We would be going back to Cape Town as soon as the war was over and Daddy was home, so it didn’t matter anyway about fitting in with the local children, but I knew Mrs. Hogan was only trying to be kind and decided it was probably best not to say anything.

Mrs. Hogan noticed the book I was carrying. “Black Beauty. One of my favorites. I’m glad to see you’re a keen reader. You can never have too many books or too much laughter in a house. Isn’t that right?”

I looked up at her. “Mummy thinks I read too much. She says I live in a world of make-believe and it’s not good to always be filling my head with stories. She gets cross with our Elsie when she catches her whispering to me at night about goblins and unicorns and fairies. Mummy says Elsie Wright will have my head so full of nonsense there’ll be no room left for anything sensible.”

Mrs. Hogan chuckled. I was glad to have lightened the mood. “Well, I’m afraid I have to disagree with your mammy,” she said. “Make-believe keeps us going at times like this. We have to believe in the possibility of happy endings, sure we do, otherwise what’s it all for?”

I didn’t know how to answer that, and wasn’t sure it was the sort of question that needed an answer anyway.

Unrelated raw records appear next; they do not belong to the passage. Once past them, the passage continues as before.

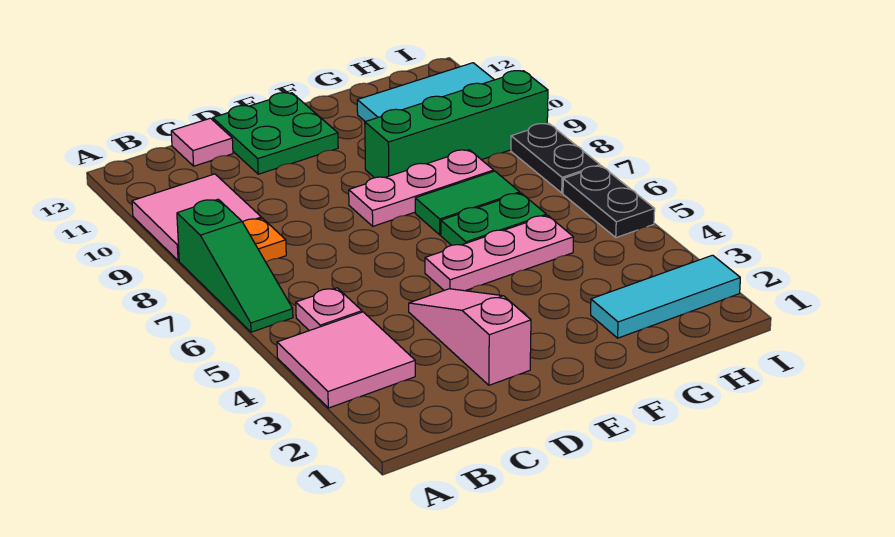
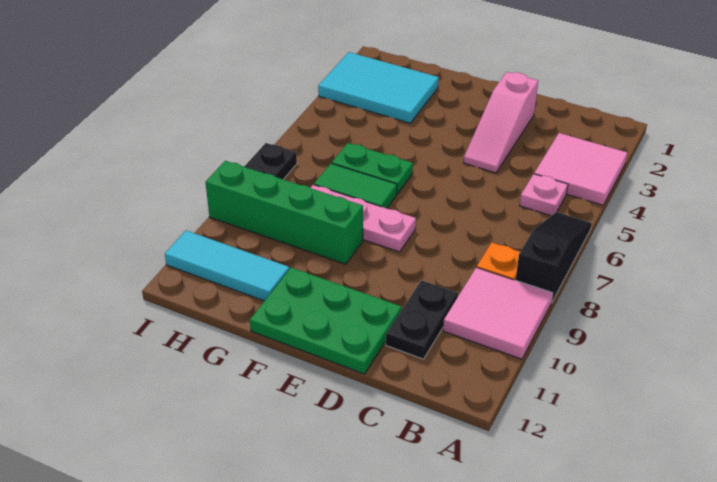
green slope A6:A8 level 1 top 8 -> black slope A6:A8 level 1 top 8
pink tile C12 level 1 -> none
green plate D11:E12 level 1 -> green plate D11:F12 level 1
pink plate E5:G5 level 1 -> none
cyan tile G2:I2 level 1 -> cyan tile G2:I3 level 1
black plate I5:I6 level 1 -> black plate C10:C11 level 1

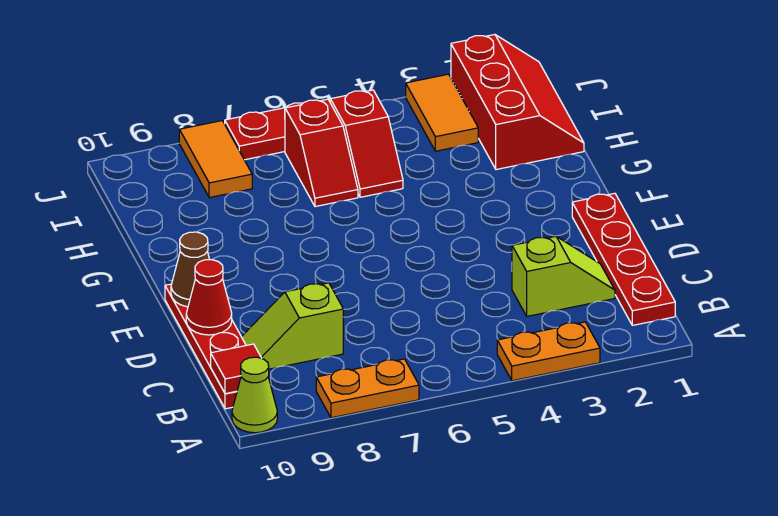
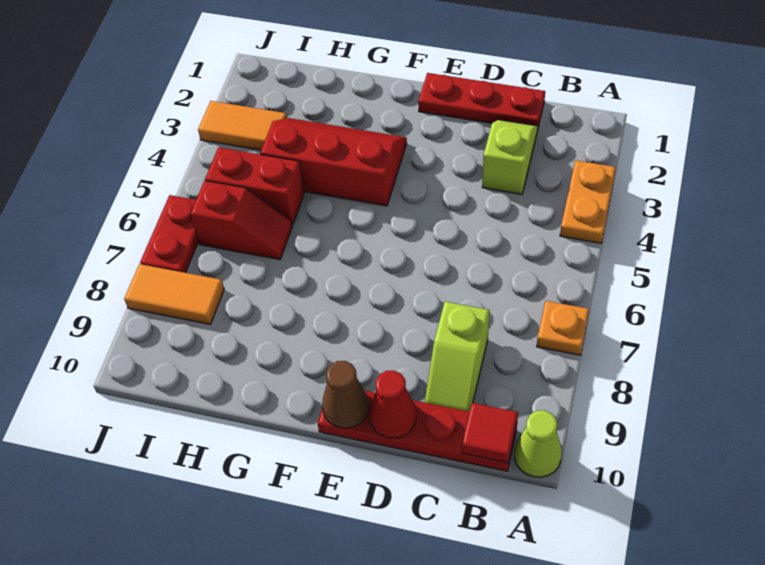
orange plate A7:A8 level 1 -> orange plate A7 level 1
red plate B1:E1 level 1 -> red plate C1:E1 level 1
red slope H1:J2 level 1 top 2 -> red slope F3:H4 level 1 top 4
red slope H5:I5 level 1 top I -> red brick H5:I5 level 1

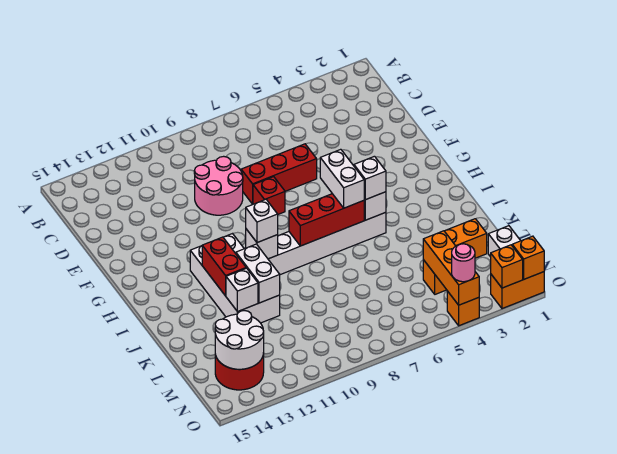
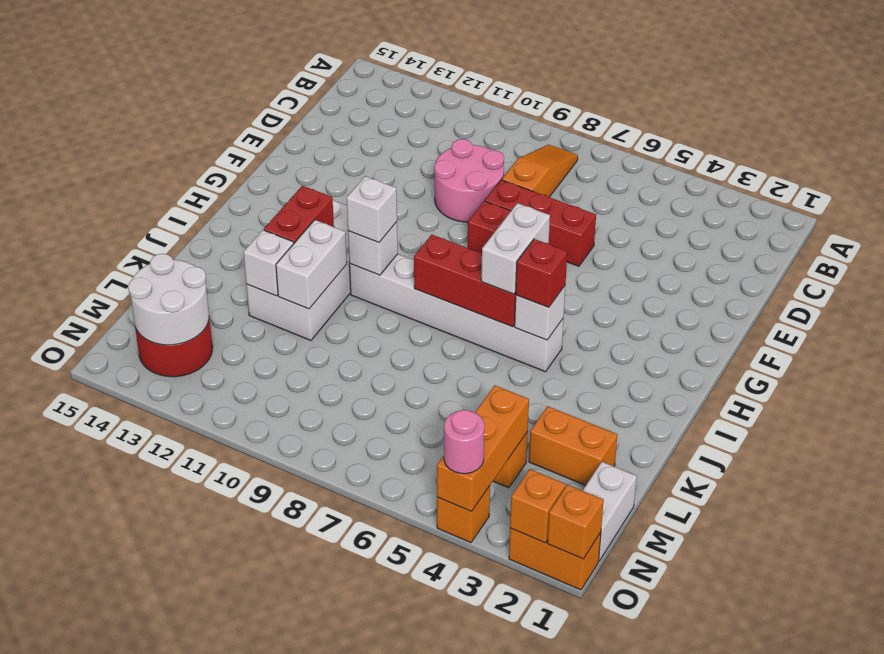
none -> orange slope B8:D8 level 1 top D
white brick I5 level 3 -> red brick I5 level 3

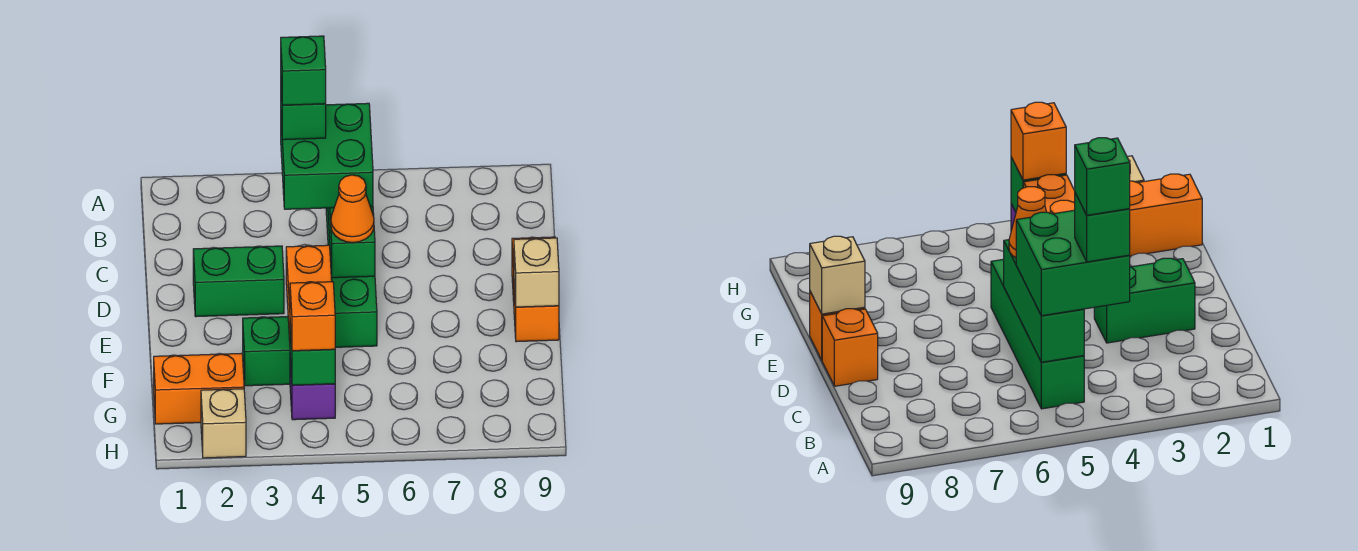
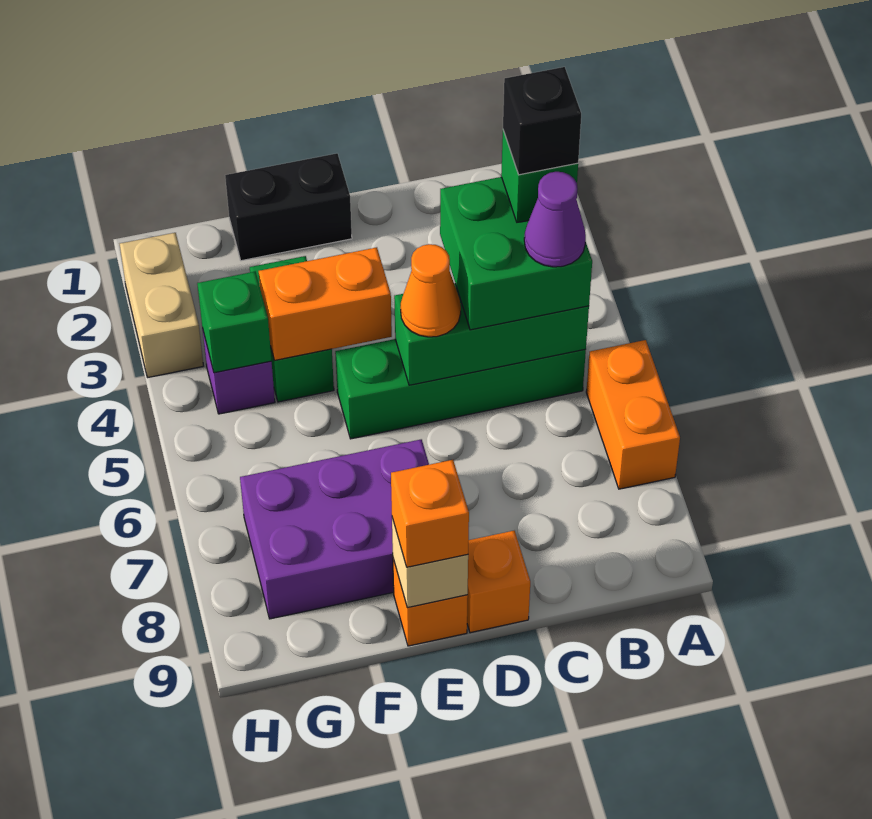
green brick B4 level 5 -> black brick B4 level 5
none -> purple cone B5 level 4
green brick D2:D3 level 1 -> none
none -> black brick E1:F1 level 1
none -> purple brick E7:G8 level 1
orange brick G1:G2 level 1 -> orange brick A6:A7 level 1
orange brick G4 level 3 -> orange brick E9 level 3
tan brick H2 level 1 -> tan brick H2:H3 level 1

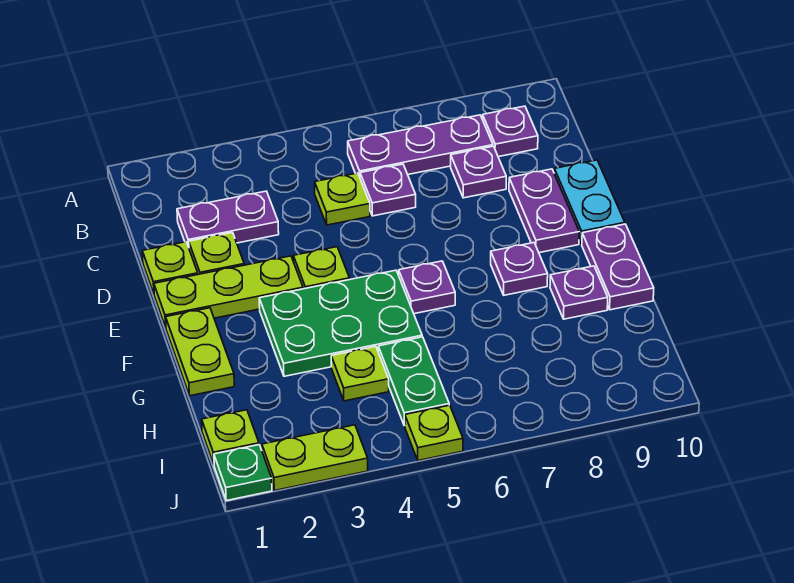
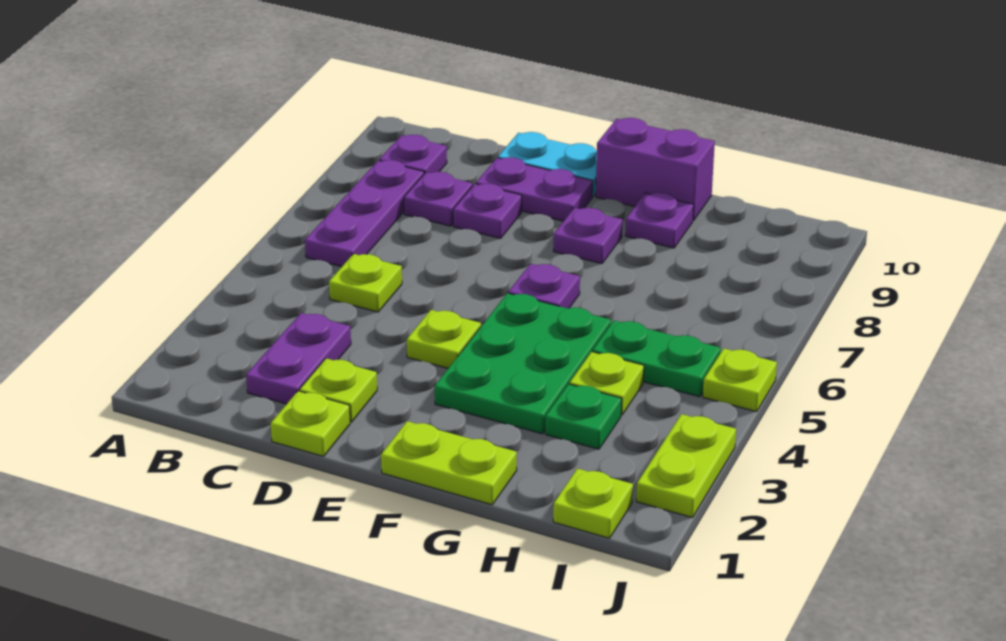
purple plate C6 level 1 -> purple plate D8 level 1
lime plate E1:E3 level 1 -> none
purple plate F10:G10 level 1 -> purple brick F10:G10 level 1
green plate J1 level 1 -> green plate H3 level 1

Reaching the crest of the hill, we stood to one side of the path to make way for a passing horse and cart. I gaped at the great Shire horse as it lumbered past, its brasses jangling on the thick halter around its sweat-foamed neck. One of the lucky ones not to have been shipped out as a war horse. Mrs. Hogan bid the farmer good afternoon. I recognized him as Mr. Snowden, who owned the beck and the land at the back of Number 31.

He tipped his hat to us as he passed. “’Ow do, Ellen. Miss Frances.”

Ellen. Mrs. Hogan’s name was Ellen. It was a gentle name. It suited her perfectly.

“How does Mr. Snowden know me, Miss?” I asked as we walked on, the familiar spire of Cottingley church appearing above the tree line ahead.

Mrs. Hogan smiled. “Everyone knows everybody’s business in Cottingley, Frances. There are things people will know about you that you don’t even know about yourself yet!”

She winked playfully, but her words made me uneasy. Still, I was glad of her company and enjoyed the rest of our walk into the village. Sometimes we talked. Sometimes we walked in comfortable silence as I tumbled the newly discovered name of my teacher around in my mind—Ellen Hogan—and all the while the gentle hush of the barley whispered its secrets in the fields beside us.

For Mammy . . . it whispered. For my Mammy . . .





NOTES ON A FAIRY TALE


Cottingley, Yorkshire. July 1917.

Summer bloomed over Yorkshire and Mummy was right—everything was brighter and better. I woke each morning to the sound of birdsong and the glow of sunlight through the window. School would soon be over for the summer, and the prospect of long, lazy days at the beck stretched out before me like a spool of thread. And what days they would be, because a week before the school holidays, everything changed.

It started out as any ordinary Monday, but it was a day I would never forget, even when—years later—people told me it couldn’t possibly have happened at all.